Mia madre e io parlavamo sempre apertamente e animatamente di tutto. Non misi mai limiti ai temi di conversazione tra noi, nemmeno in piena idiozia adolescenziale, quando hai bisogno di isolarti dai tuoi genitori, nel mio caso solo da lei perché avevo un legame solo con lei. Abbiamo sempre saputo che eravamo in due e che eravamo complici in questo mondo.
A tredici anni mi aprì la porta di casa, mi guardò e mi disse: hai rotto il cazzo. Aveva ragione, ovviamente. Una volta avvertì un mio ragazzo, ridendo: ti ha detto che è bisessuale, una puttana e una drogata?

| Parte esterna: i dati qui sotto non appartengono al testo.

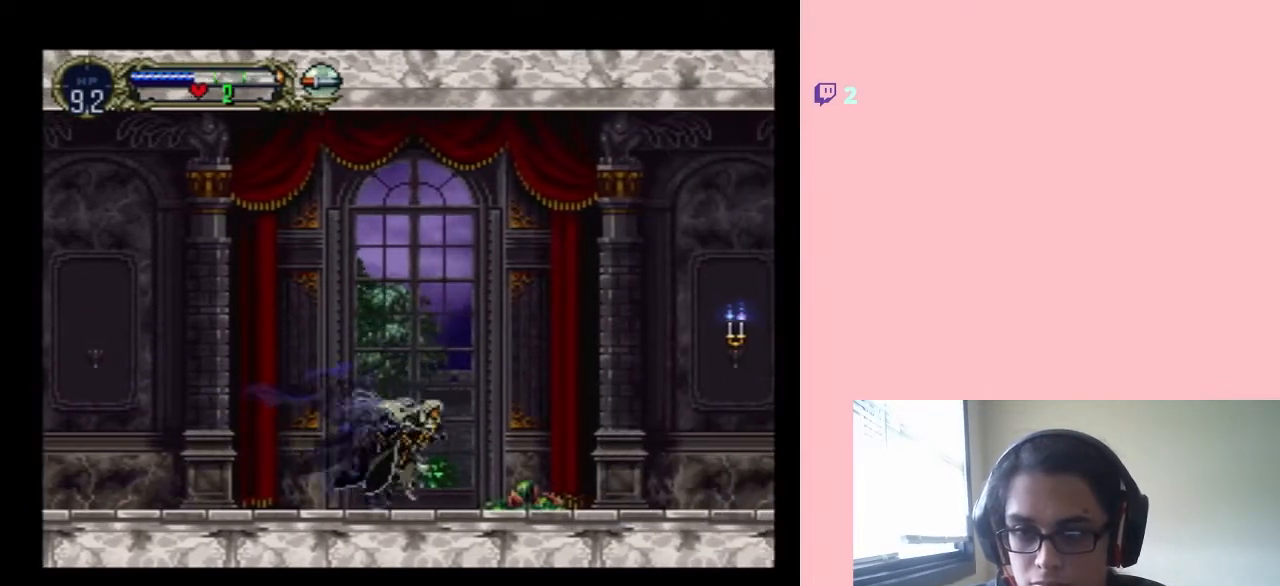
{"buttons": ["DPAD_DOWN"], "left_stick": "center", "right_stick": "center", "events": [[317, "Y", "down"], [450, "Y", "up"]]}
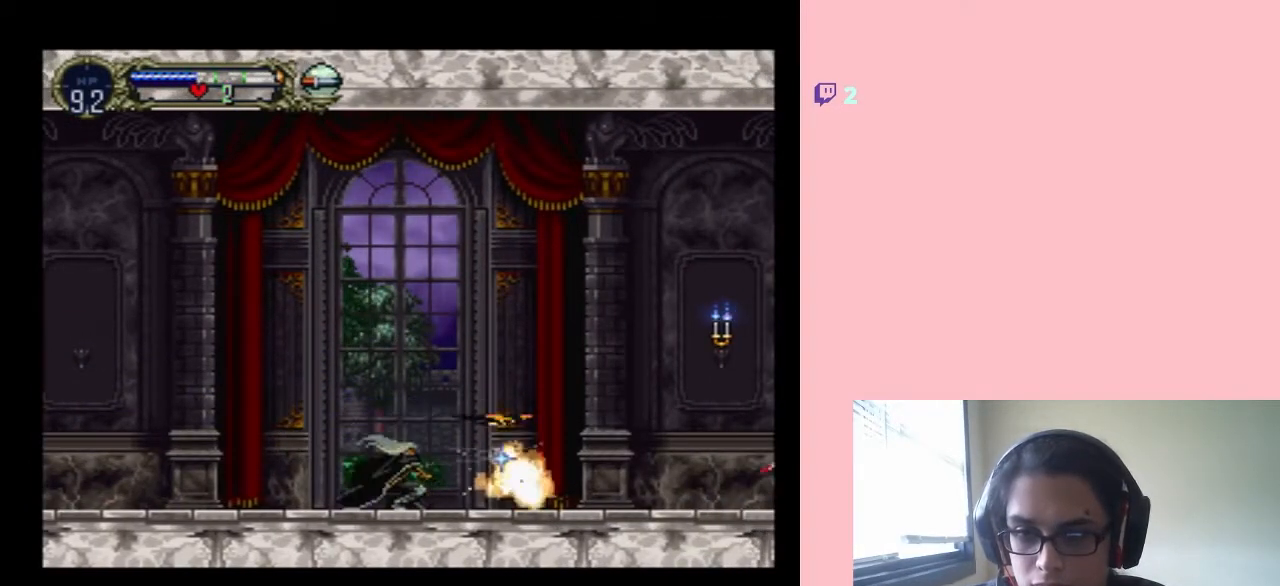
{"buttons": ["B", "DPAD_RIGHT"], "left_stick": "center", "right_stick": "center", "events": [[200, "DPAD_DOWN", "up"], [400, "DPAD_RIGHT", "down"], [500, "B", "down"]]}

I maltrattamenti di mio padre non erano un tabù tra noi. Abbiamo avuto delle conversazioni sincere e tranquille sulla nostra storia di violenza condivisa, soprattutto dopo esserci definitivamente sbarazzate di lui. Un pomeriggio le chiesi quando l’aveva picchiata per la prima volta. Ci pensò: “Probabilmente poco dopo che ci siamo sposati. Aspetta, aspetta, mi ha dato uno schiaffo prima del matrimonio, ora lo ricordo! Mi ha chiesto perdono, mi ha detto che era a causa dei nervi e che non lo avrebbe mai più fatto. Vedrai!” E ne ridemmo. Una volta mi disse, ironicamente: “All’inizio, dopo le botte, giurava che non l’avrebbe fatto mai più. Col tempo gli sono stata grata perché almeno non cercava più di ingannarmi”.
Mio padre, a volte ci guardava e diceva: pensate che non mi accorga che mi evitate tutto il giorno?
Poco prima di morire, in una di quelle chiacchierate che facevamo quando l’accompagnavo a letto, mi disse: “Sai? Non ho più bisogno di pensare che ero così innamorata di tuo padre, non ci penso più”. Il suo processo di liberazione era finito, era padrona della sua storia. Sapeva che avrei scritto questo libro, perché è anche la mia storia. E perché sento il desiderio rivoluzionario di chiarire che non eravamo solo donne che hanno subito violenza, e che molto spesso eravamo tremendamente felici.